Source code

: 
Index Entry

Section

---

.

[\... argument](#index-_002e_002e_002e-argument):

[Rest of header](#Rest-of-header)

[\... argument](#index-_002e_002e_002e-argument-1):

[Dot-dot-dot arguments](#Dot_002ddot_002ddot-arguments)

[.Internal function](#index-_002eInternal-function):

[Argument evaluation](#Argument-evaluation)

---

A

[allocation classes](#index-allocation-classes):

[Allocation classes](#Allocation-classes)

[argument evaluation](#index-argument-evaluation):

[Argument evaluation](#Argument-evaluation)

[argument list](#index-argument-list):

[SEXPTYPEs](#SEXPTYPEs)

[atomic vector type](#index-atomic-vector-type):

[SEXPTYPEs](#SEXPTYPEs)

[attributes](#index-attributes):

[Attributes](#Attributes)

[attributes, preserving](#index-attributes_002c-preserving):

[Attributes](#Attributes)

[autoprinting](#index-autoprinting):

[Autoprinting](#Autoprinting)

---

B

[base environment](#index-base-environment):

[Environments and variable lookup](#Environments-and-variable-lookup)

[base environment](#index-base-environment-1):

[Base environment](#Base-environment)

______

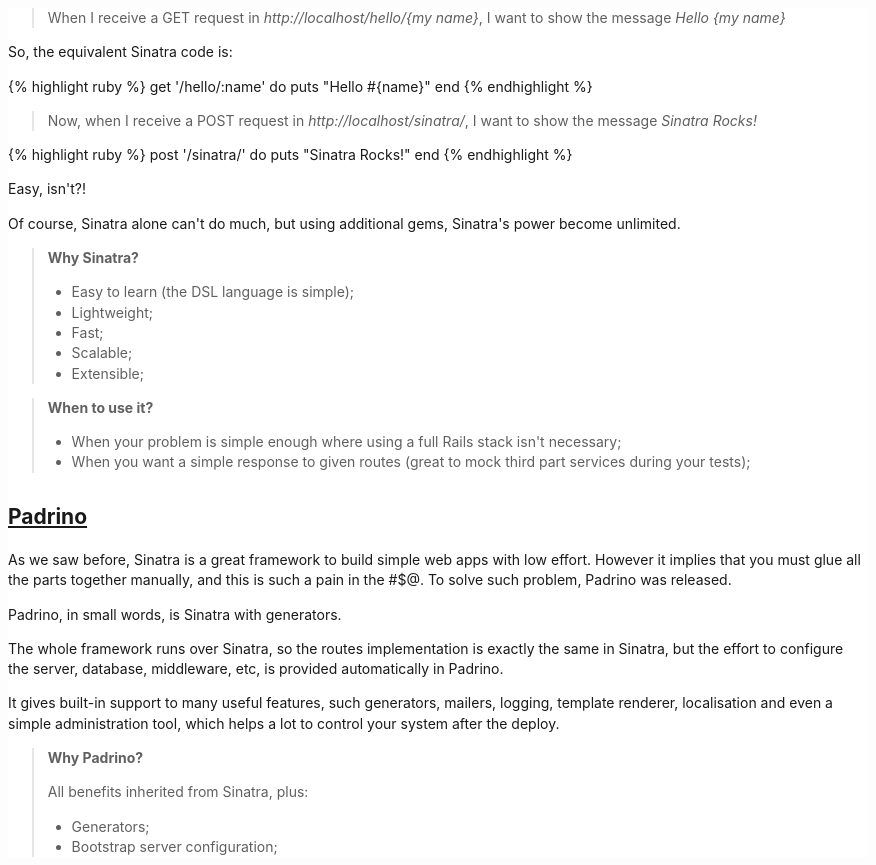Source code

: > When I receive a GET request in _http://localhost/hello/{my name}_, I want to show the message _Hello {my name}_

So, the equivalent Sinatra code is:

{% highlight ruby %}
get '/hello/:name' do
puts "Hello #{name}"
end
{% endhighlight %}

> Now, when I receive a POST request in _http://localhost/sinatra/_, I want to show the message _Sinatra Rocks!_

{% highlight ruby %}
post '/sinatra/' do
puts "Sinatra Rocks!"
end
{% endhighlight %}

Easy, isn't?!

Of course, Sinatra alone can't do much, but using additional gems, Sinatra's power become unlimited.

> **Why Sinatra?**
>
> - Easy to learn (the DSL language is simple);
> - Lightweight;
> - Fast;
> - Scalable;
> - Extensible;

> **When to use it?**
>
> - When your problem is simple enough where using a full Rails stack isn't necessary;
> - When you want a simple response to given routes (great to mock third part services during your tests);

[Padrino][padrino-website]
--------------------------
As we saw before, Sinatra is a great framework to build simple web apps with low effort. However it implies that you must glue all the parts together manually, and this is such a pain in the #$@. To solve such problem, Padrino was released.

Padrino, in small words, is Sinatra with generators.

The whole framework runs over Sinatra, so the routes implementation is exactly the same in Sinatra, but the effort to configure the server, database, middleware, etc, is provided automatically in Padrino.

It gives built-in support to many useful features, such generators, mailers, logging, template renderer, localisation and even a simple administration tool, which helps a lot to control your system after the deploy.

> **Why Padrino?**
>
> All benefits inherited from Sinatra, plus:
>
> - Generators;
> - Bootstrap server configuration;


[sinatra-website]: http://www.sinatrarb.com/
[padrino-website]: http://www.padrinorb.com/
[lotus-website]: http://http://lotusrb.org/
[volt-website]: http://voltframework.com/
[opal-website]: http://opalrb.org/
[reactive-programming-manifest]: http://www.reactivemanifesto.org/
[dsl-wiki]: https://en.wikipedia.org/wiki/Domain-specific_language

______

Copy, character for character, the lines of the material from the line holding "[Rest of header](#Rest-of-header)" through the line holding "[Base environment](#Base-environment)", including both of those lines.

Task output:
[Rest of header](#Rest-of-header)

[\... argument](#index-_002e_002e_002e-argument-1):

[Dot-dot-dot arguments](#Dot_002ddot_002ddot-arguments)

[.Internal function](#index-_002eInternal-function):

[Argument evaluation](#Argument-evaluation)

---

A

[allocation classes](#index-allocation-classes):

[Allocation classes](#Allocation-classes)

[argument evaluation](#index-argument-evaluation):

[Argument evaluation](#Argument-evaluation)

[argument list](#index-argument-list):

[SEXPTYPEs](#SEXPTYPEs)

[atomic vector type](#index-atomic-vector-type):

[SEXPTYPEs](#SEXPTYPEs)

[attributes](#index-attributes):

[Attributes](#Attributes)

[attributes, preserving](#index-attributes_002c-preserving):

[Attributes](#Attributes)

[autoprinting](#index-autoprinting):

[Autoprinting](#Autoprinting)

---

B

[base environment](#index-base-environment):

[Environments and variable lookup](#Environments-and-variable-lookup)

[base environment](#index-base-environment-1):

[Base environment](#Base-environment)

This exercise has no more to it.